• [STATED EXERCISE]:
Copy the lines of both items below word for word, leaving out the pictures.

• [DATA SHOWN]:
*-*-*
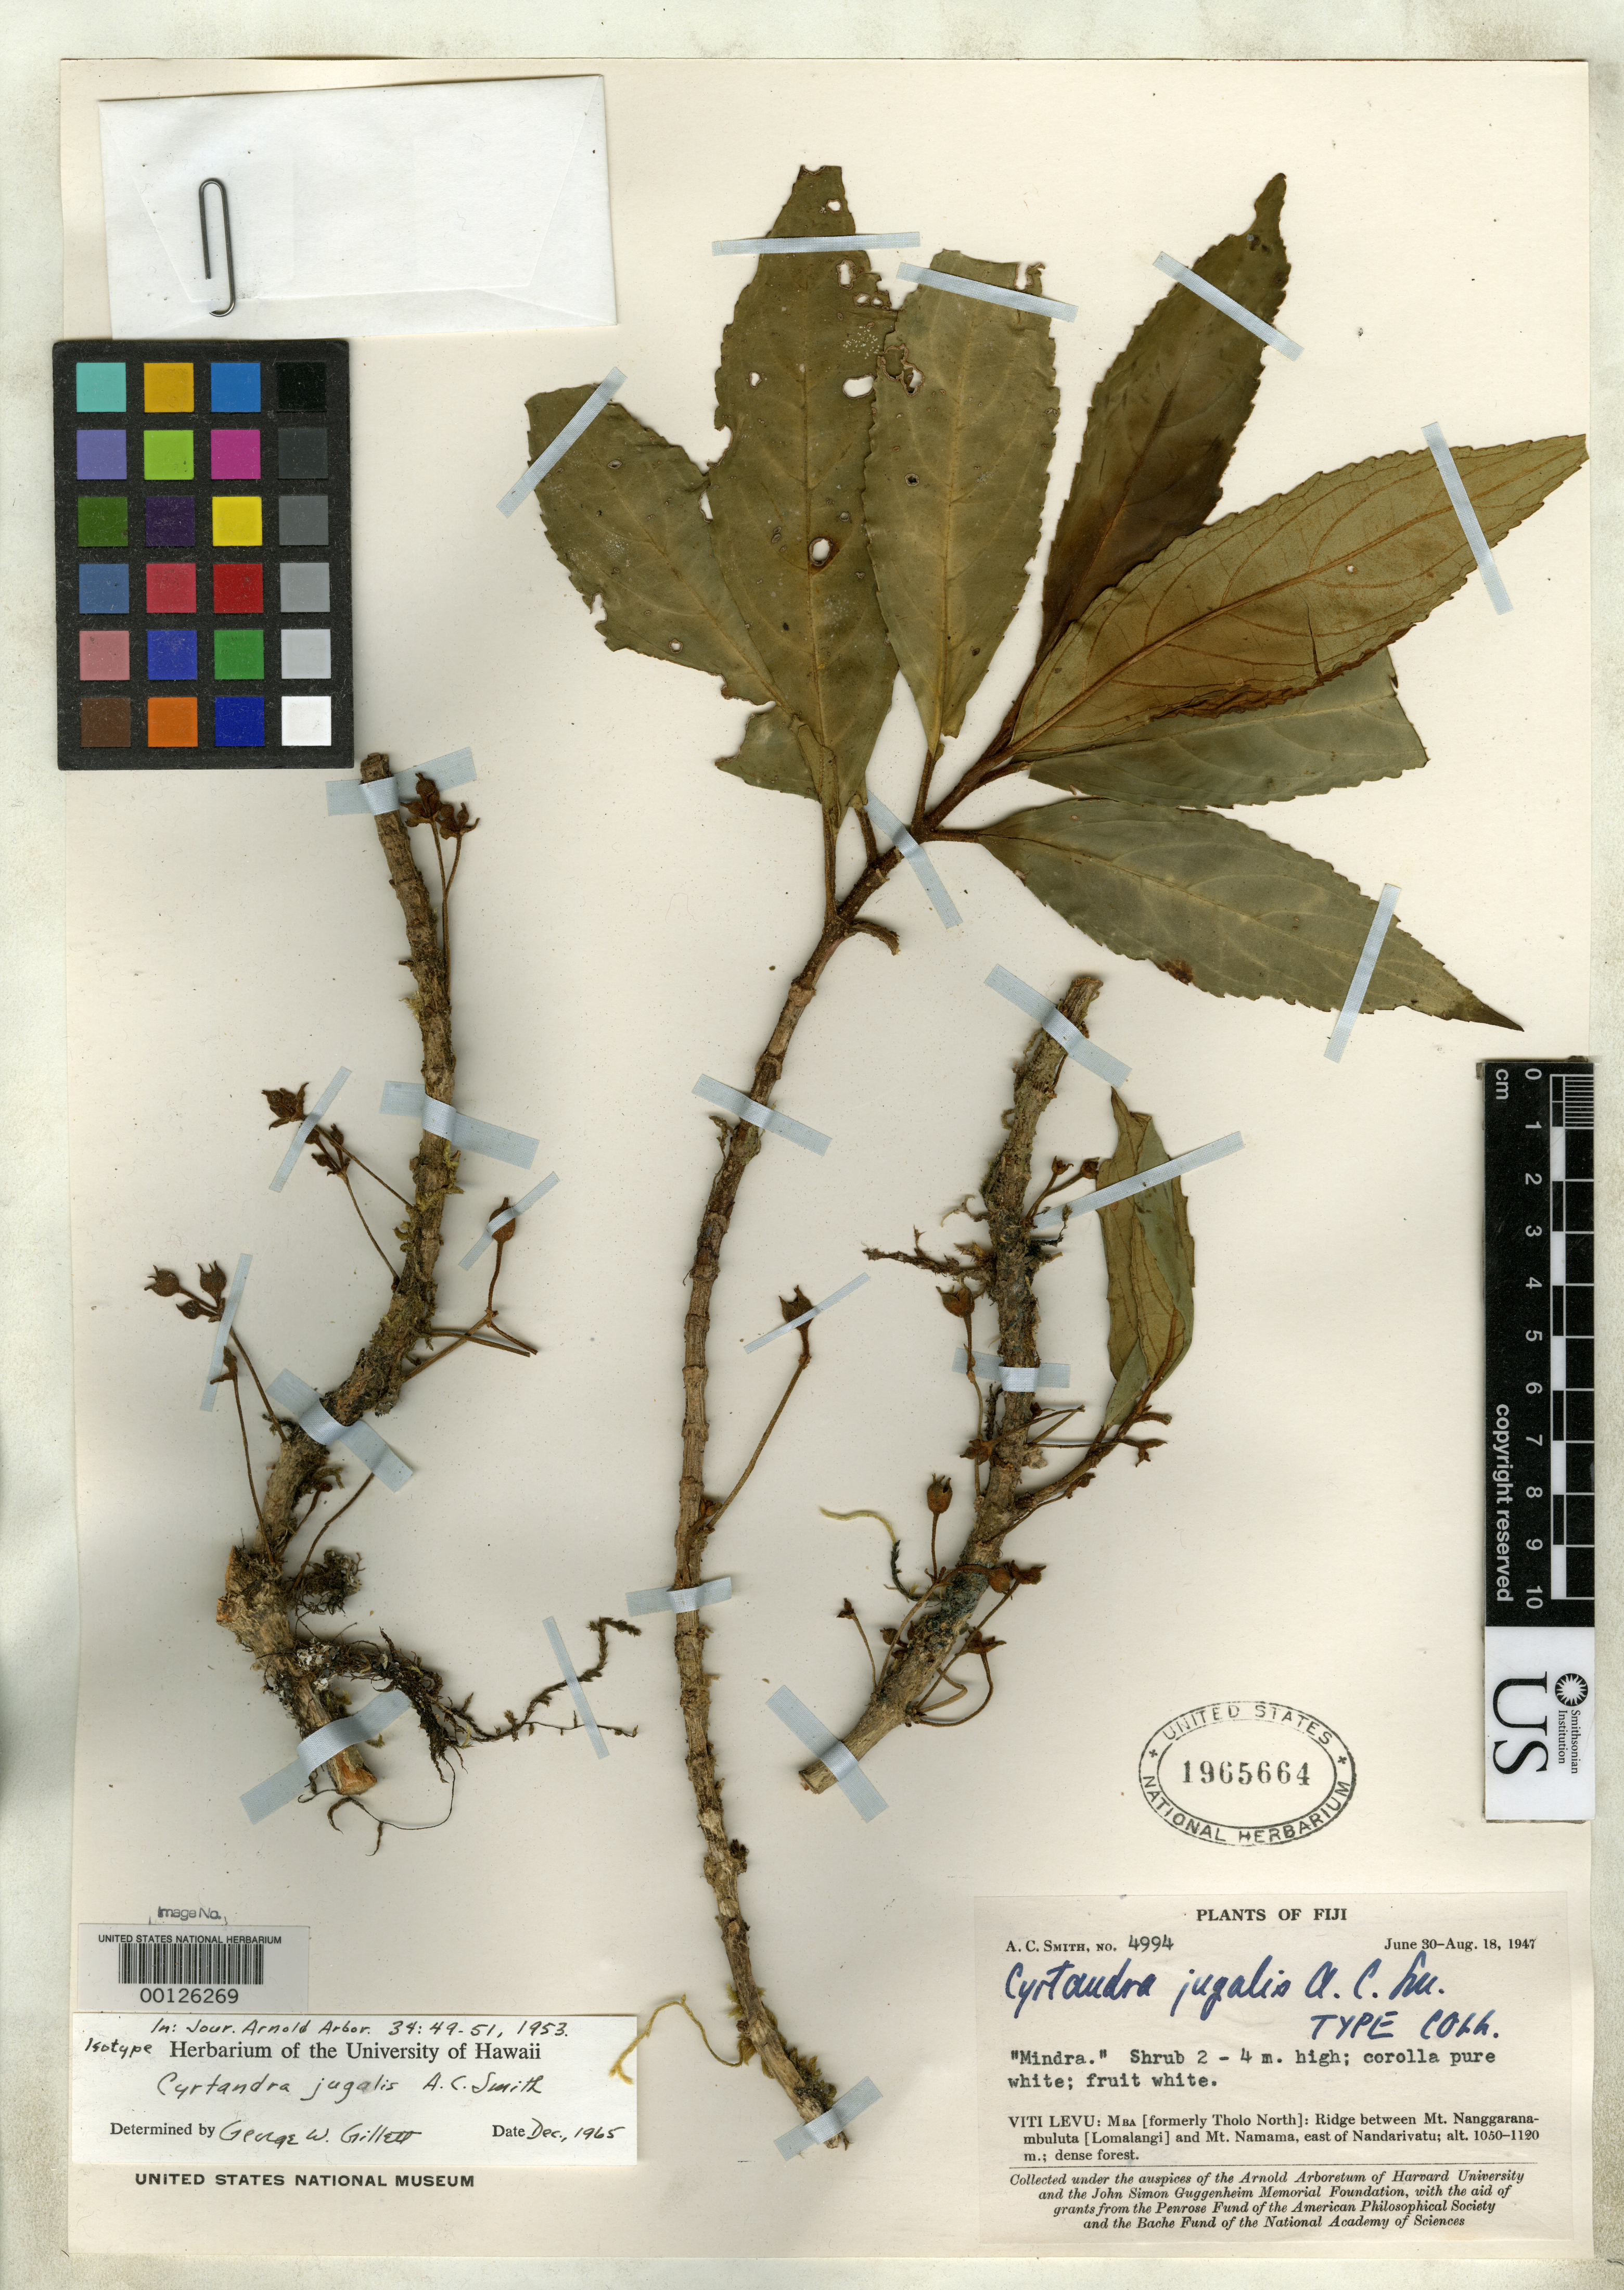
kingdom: Plantae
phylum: Tracheophyta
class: Magnoliopsida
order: Lamiales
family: Gesneriaceae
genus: Cyrtandra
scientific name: Cyrtandra jugalis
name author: A.C. Sm.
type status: Isotype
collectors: A. C. Smith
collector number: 4994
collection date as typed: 30 Jun 1947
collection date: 1947-06-30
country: Fiji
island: Viti Levu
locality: Mba, ridge between Mt. Nanggaranambuluta & Mt. Namama. [Viti Levu Group]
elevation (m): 1050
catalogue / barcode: US 1965664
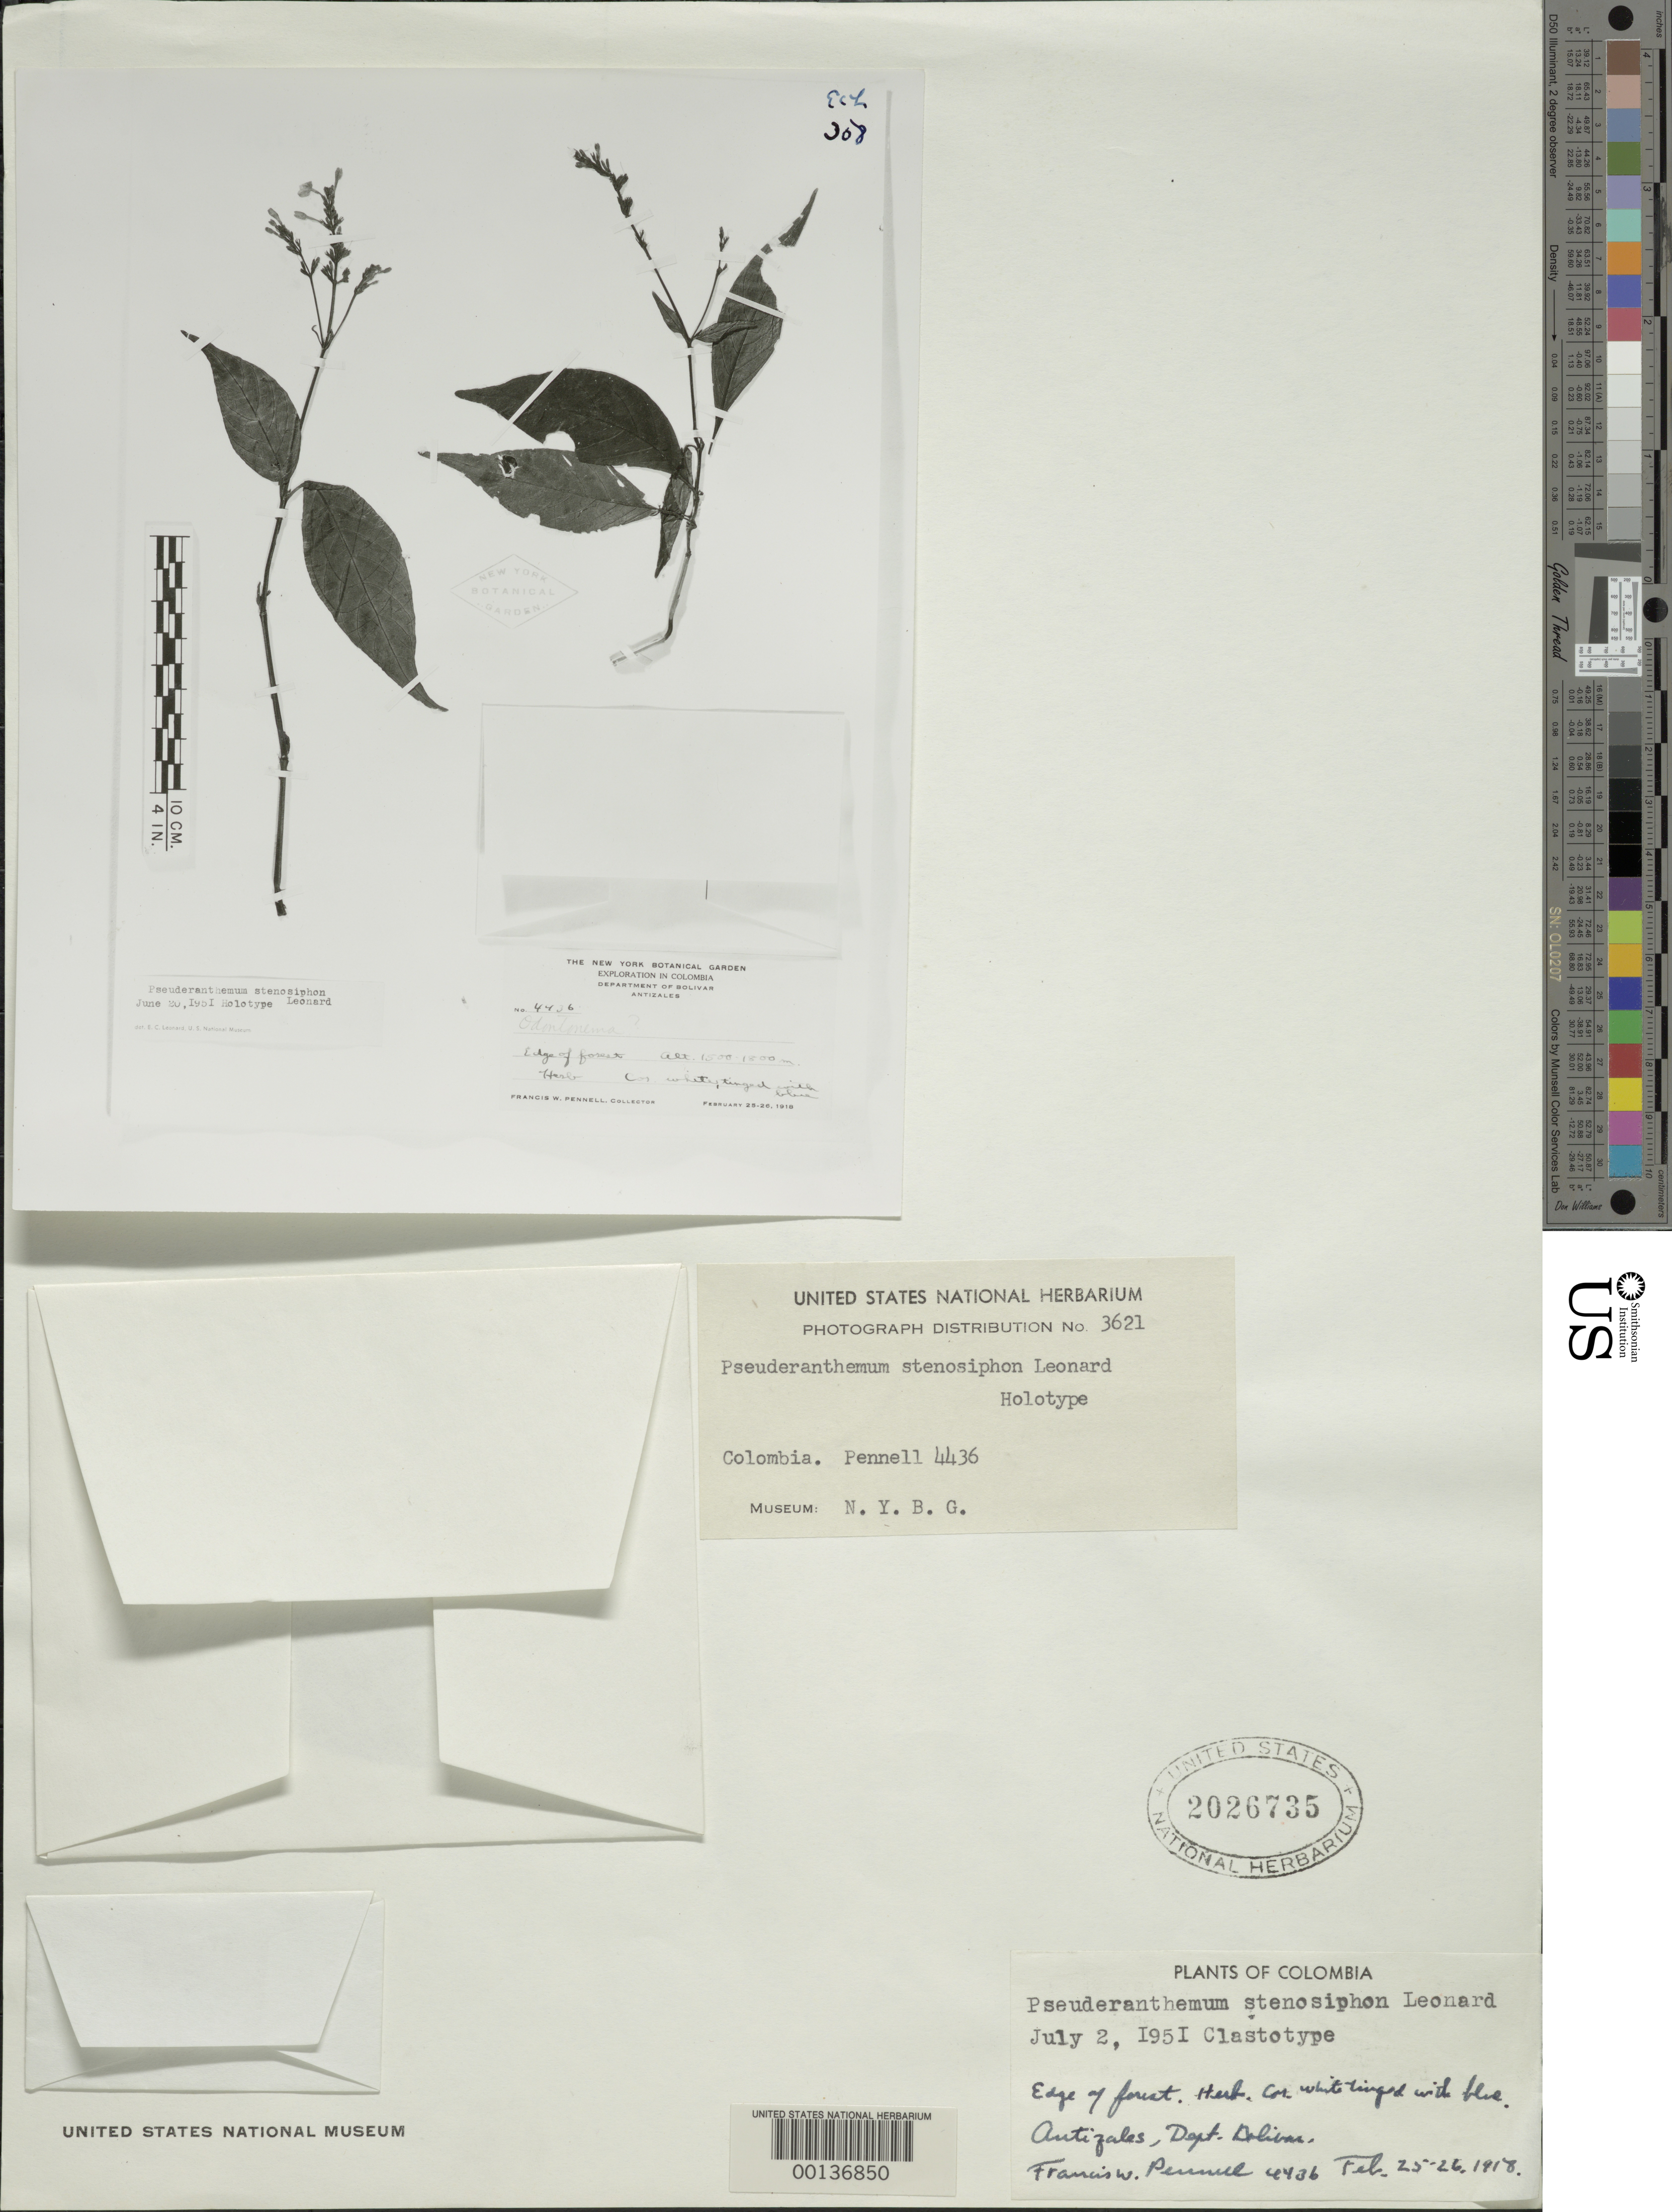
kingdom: Plantae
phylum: Tracheophyta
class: Magnoliopsida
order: Lamiales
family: Acanthaceae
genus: Pseuderanthemum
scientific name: Pseuderanthemum stenosiphon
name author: Leonard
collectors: F. W. Pennell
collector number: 4436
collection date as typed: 25 Feb 1918 to 26 Feb 1918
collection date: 1918-02-25/1918-02-26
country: Colombia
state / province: Bolívar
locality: Antizales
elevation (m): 1500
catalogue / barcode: US 2026735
*-*-*
• [IN RESPONSE]:
kingdom: Plantae
phylum: Tracheophyta
class: Magnoliopsida
order: Lamiales
family: Gesneriaceae
genus: Cyrtandra
scientific name: Cyrtandra jugalis
name author: A.C. Sm.
type status: Isotype
collectors: A. C. Smith
collector number: 4994
collection date as typed: 30 Jun 1947
collection date: 1947-06-30
country: Fiji
island: Viti Levu
locality: Mba, ridge between Mt. Nanggaranambuluta & Mt. Namama. [Viti Levu Group]
elevation (m): 1050
catalogue / barcode: US 1965664
kingdom: Plantae
phylum: Tracheophyta
class: Magnoliopsida
order: Lamiales
family: Acanthaceae
genus: Pseuderanthemum
scientific name: Pseuderanthemum stenosiphon
name author: Leonard
collectors: F. W. Pennell
collector number: 4436
collection date as typed: 25 Feb 1918 to 26 Feb 1918
collection date: 1918-02-25/1918-02-26
country: Colombia
state / province: Bolívar
locality: Antizales
elevation (m): 1500
catalogue / barcode: US 2026735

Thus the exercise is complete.